**DATA UNDER STUDY**
<<<<
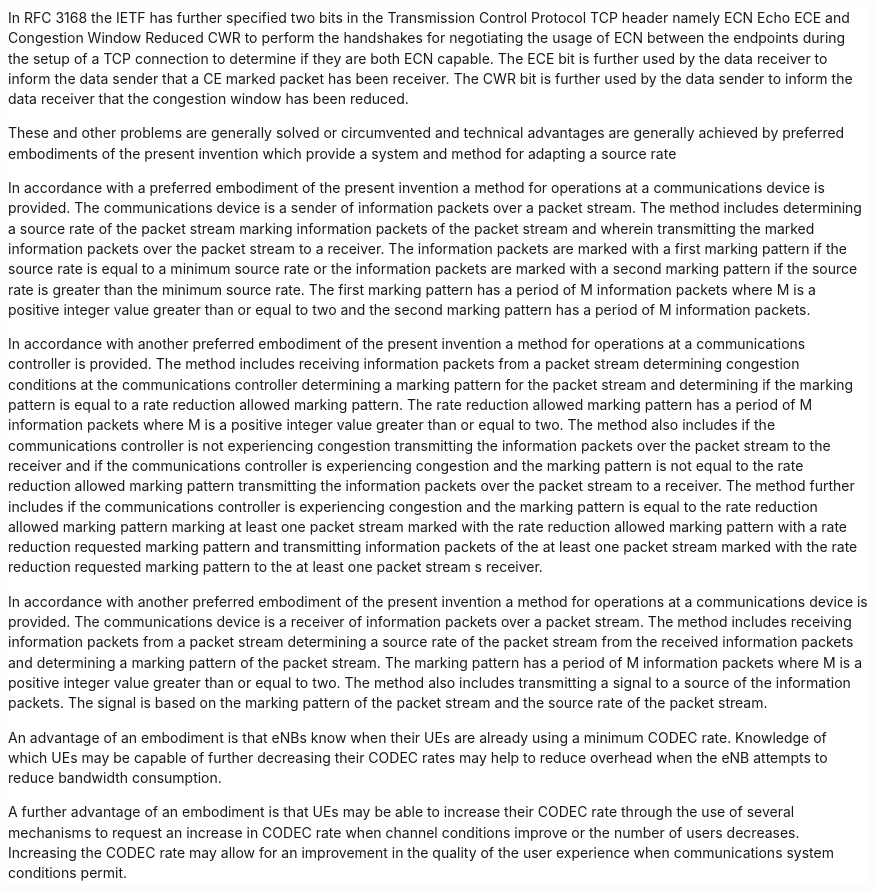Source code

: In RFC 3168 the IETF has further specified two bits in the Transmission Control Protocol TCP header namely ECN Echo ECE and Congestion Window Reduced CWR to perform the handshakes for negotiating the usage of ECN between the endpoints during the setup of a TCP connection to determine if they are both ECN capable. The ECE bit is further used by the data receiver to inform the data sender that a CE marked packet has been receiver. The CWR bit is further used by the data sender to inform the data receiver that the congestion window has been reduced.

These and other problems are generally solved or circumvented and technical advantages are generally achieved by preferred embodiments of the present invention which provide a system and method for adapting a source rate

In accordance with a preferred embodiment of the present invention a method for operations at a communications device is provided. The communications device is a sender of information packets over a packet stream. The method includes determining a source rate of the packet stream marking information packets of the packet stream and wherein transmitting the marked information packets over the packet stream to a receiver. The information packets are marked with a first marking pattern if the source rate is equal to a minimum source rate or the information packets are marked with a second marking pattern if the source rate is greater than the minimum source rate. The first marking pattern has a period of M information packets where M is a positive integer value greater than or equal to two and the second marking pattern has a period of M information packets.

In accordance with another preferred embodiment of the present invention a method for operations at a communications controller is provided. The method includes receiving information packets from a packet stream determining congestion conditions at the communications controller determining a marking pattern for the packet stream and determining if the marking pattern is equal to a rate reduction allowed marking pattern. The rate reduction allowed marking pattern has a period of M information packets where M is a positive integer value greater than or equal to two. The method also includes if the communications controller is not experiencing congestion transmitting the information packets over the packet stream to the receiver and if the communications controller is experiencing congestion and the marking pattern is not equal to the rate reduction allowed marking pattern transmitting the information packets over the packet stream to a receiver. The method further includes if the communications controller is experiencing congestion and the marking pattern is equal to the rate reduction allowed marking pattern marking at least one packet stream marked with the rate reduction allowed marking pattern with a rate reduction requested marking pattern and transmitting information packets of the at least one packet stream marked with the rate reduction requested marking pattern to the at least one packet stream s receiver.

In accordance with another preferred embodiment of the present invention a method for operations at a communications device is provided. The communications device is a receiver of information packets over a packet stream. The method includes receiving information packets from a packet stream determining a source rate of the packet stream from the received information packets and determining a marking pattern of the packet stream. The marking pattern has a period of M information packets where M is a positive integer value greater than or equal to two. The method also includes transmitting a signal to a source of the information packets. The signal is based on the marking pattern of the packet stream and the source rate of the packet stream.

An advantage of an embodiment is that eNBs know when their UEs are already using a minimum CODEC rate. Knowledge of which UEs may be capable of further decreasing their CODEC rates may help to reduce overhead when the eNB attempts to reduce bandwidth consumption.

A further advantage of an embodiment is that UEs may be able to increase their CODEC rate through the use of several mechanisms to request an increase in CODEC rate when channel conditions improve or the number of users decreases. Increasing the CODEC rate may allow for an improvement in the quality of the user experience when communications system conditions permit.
>>>>
<<<<
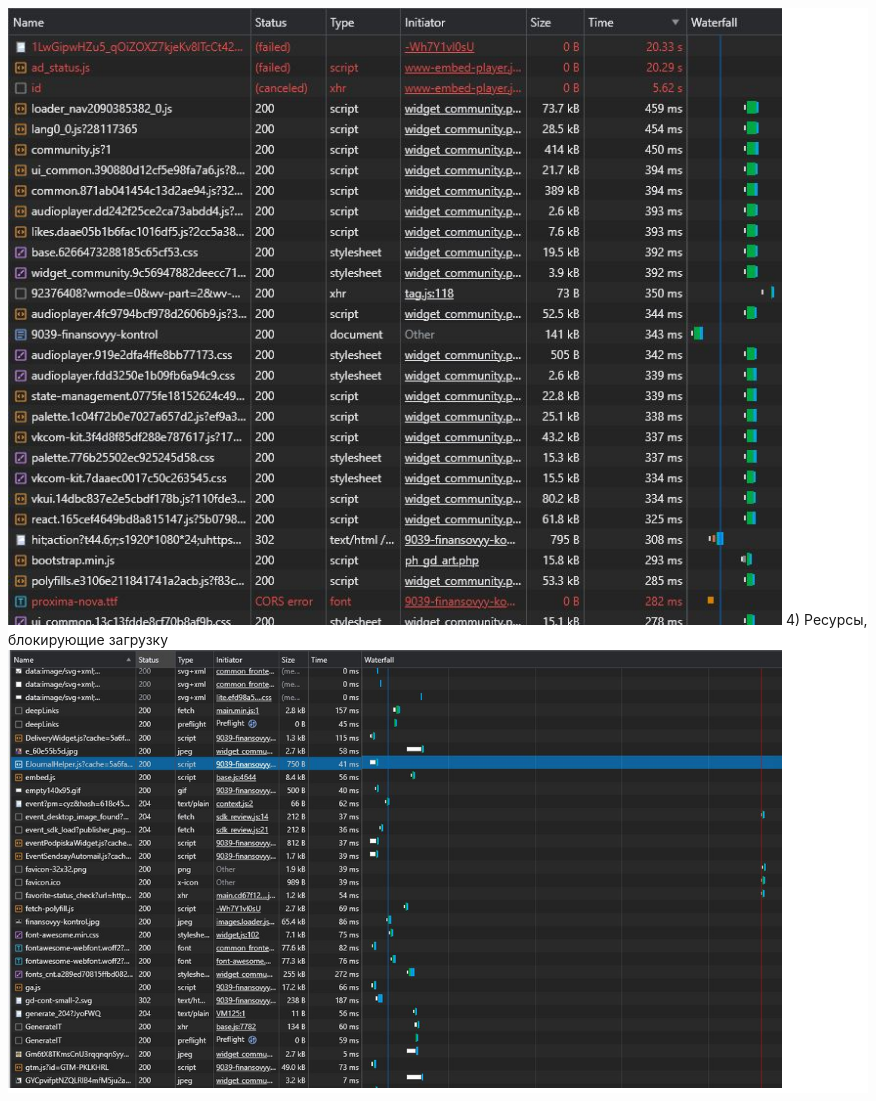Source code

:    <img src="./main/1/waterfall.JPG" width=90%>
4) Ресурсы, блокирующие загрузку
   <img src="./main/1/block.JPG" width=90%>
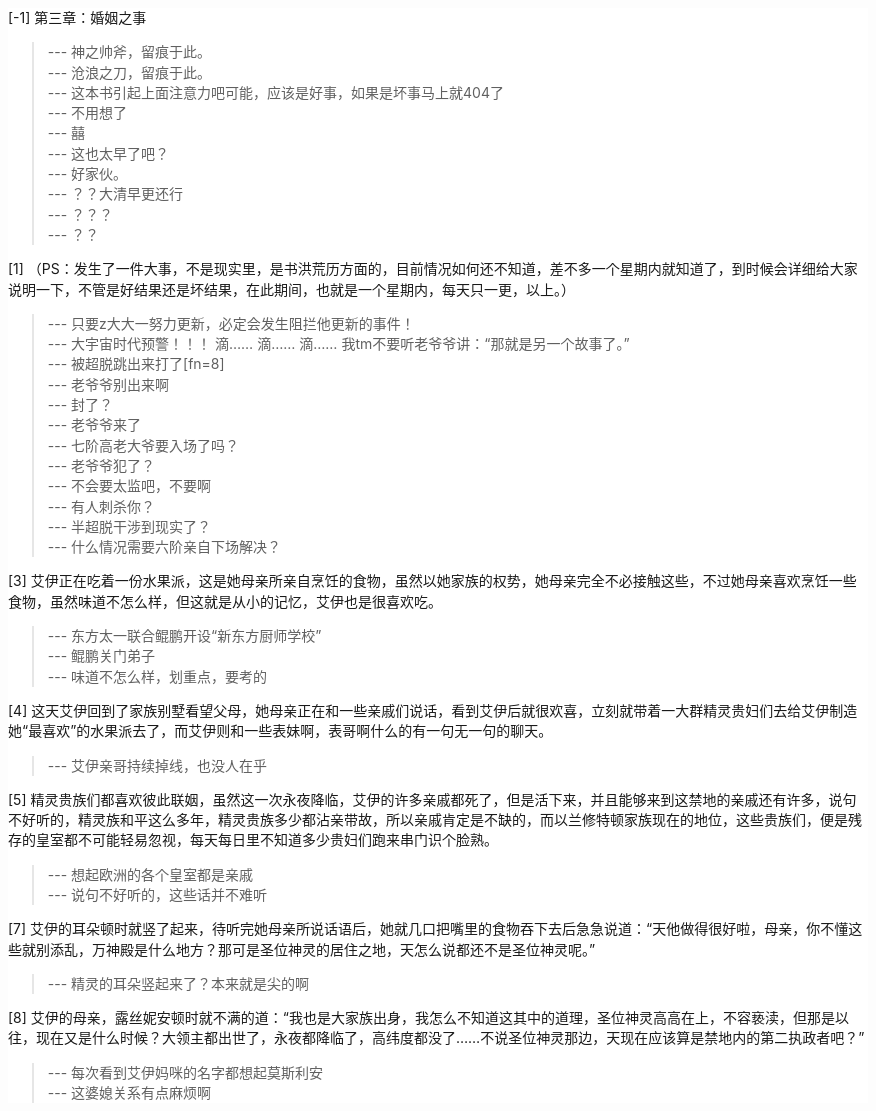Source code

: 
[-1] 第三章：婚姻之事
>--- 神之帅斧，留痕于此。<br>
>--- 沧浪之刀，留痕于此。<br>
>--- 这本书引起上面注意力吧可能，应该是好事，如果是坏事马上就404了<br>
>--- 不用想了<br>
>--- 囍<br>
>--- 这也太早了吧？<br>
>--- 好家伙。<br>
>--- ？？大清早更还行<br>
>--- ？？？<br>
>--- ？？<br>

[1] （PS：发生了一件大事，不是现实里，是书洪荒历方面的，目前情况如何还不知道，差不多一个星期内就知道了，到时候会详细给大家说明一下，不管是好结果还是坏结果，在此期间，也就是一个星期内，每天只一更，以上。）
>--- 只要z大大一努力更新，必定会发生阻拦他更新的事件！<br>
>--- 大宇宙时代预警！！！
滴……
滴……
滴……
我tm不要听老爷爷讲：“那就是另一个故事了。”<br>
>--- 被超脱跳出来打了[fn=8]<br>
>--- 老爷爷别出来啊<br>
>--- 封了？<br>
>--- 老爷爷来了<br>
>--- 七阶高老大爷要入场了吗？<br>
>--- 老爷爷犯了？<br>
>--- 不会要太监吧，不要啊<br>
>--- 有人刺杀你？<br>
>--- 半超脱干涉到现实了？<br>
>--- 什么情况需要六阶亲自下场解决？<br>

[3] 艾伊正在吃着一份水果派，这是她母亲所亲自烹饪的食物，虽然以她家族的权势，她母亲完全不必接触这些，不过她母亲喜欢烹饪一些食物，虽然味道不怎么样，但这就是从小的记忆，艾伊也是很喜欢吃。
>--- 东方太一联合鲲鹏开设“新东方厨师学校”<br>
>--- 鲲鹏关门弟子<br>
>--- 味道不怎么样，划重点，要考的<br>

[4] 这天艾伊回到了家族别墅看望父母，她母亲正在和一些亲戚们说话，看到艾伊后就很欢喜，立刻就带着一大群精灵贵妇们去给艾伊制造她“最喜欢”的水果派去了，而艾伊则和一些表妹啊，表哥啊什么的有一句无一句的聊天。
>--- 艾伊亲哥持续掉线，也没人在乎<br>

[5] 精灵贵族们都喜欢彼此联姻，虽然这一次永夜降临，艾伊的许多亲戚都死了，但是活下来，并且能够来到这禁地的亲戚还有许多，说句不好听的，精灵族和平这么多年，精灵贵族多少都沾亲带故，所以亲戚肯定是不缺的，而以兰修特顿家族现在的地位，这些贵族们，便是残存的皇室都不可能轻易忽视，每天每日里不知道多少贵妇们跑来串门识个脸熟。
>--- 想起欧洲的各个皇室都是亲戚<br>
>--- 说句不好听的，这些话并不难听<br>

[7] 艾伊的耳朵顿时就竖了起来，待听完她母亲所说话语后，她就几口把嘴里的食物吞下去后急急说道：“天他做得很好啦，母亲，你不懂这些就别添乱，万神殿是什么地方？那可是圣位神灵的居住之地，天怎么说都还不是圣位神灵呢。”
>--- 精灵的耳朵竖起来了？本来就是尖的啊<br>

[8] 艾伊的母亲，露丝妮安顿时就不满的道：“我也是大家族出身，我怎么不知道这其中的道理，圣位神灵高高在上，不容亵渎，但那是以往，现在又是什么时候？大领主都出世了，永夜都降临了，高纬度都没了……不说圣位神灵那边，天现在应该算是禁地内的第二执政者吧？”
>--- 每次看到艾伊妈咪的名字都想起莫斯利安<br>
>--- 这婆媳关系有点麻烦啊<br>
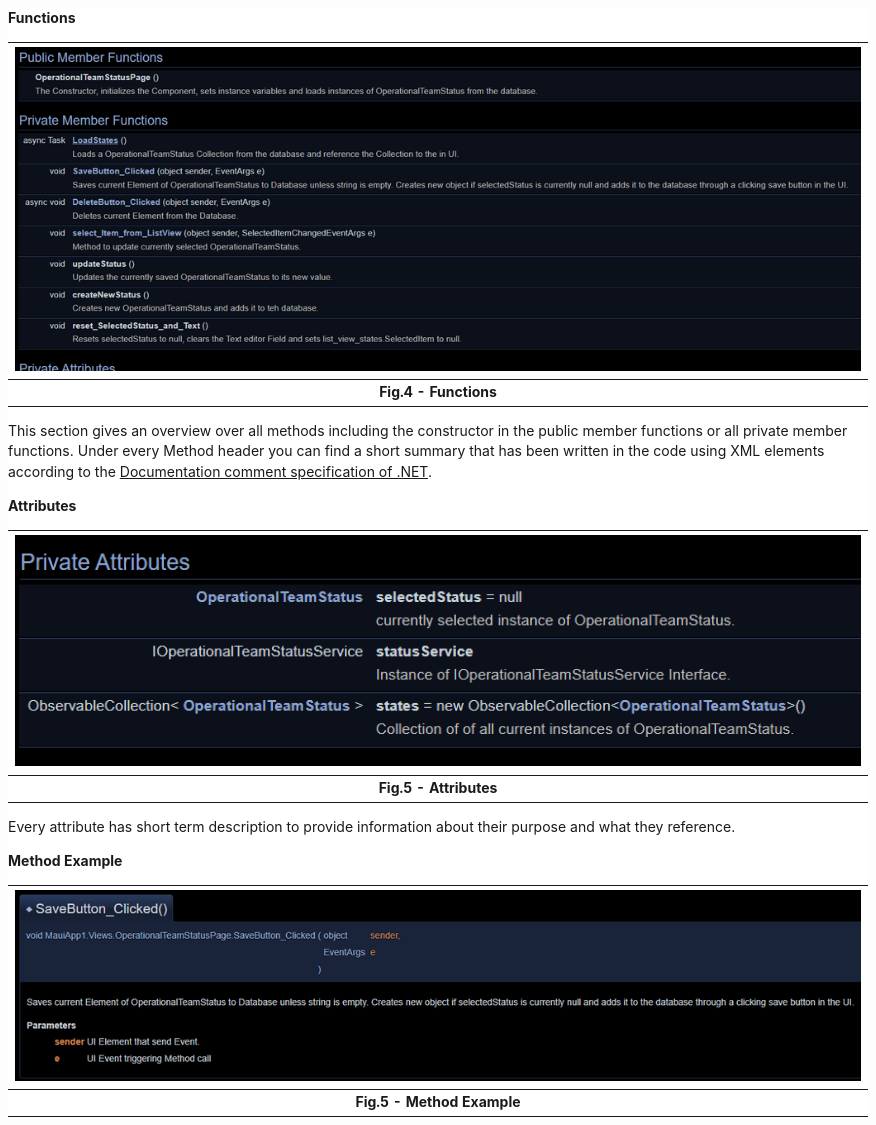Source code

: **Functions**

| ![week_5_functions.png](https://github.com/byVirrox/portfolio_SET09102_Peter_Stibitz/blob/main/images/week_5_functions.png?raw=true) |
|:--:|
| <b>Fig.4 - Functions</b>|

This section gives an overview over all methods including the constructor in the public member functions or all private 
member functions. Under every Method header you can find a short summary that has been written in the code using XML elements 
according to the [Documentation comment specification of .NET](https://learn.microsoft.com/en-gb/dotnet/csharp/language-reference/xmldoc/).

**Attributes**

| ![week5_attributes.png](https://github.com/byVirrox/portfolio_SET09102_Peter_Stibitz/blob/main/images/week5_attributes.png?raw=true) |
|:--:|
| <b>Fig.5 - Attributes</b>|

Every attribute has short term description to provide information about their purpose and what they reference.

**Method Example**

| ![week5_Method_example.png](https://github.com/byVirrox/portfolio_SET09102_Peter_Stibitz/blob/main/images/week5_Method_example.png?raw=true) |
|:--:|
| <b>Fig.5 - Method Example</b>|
>>>>
<<<<
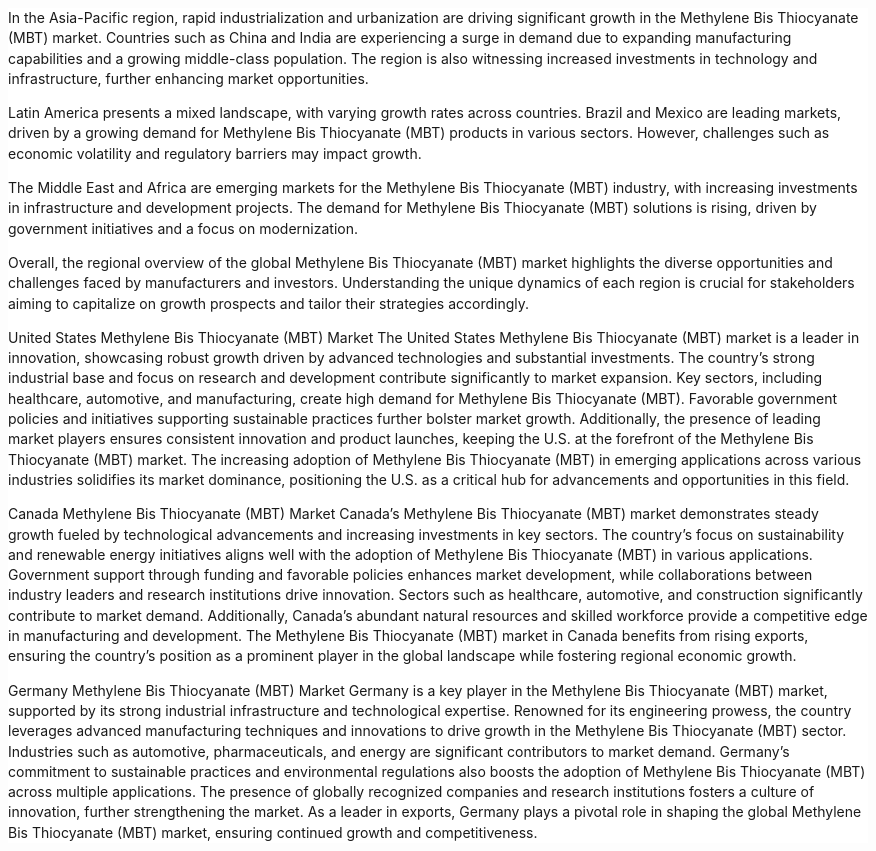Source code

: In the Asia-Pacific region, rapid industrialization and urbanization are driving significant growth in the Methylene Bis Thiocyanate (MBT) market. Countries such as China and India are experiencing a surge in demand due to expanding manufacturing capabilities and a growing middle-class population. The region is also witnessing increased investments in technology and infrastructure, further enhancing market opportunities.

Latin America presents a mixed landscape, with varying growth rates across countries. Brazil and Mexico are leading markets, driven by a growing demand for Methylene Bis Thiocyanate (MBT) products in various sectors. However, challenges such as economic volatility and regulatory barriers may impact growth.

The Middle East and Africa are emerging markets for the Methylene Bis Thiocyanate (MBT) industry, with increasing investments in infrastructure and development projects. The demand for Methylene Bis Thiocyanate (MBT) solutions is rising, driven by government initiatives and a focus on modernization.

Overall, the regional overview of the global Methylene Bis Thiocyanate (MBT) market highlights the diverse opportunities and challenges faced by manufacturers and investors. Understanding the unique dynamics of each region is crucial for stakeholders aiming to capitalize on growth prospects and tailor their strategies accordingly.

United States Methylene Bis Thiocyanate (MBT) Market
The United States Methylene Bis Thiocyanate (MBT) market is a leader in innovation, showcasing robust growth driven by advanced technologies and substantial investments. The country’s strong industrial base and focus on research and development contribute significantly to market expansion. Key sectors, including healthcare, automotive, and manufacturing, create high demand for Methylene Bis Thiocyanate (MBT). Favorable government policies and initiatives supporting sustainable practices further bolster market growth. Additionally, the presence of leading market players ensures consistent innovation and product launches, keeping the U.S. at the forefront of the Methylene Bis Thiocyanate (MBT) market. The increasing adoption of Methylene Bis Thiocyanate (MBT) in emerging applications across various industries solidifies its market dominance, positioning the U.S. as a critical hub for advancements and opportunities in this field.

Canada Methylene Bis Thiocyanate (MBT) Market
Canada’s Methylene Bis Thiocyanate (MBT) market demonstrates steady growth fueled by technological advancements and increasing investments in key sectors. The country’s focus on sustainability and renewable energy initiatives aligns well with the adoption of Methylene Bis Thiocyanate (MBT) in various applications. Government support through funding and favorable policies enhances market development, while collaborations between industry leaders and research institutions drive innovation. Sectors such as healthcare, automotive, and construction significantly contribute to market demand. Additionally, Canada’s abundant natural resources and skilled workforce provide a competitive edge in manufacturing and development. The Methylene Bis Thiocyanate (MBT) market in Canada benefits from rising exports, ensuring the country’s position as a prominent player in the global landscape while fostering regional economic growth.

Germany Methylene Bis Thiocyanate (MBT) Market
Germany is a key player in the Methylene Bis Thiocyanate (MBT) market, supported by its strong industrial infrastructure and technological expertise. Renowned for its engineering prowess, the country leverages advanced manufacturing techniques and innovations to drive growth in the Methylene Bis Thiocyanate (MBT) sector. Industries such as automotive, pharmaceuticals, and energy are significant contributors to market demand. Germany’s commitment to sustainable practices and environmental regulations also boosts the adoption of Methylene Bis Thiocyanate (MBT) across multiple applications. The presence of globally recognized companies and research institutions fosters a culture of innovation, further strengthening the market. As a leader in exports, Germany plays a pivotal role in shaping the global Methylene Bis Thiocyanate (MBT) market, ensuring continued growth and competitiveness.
>>>>
**WHAT TO DO**
Check each line of the data above for the string "member", and copy the ones that have it.

**TASK ANSWER**
This section gives an overview over all methods including the constructor in the public member functions or all private 
member functions. Under every Method header you can find a short summary that has been written in the code using XML elements 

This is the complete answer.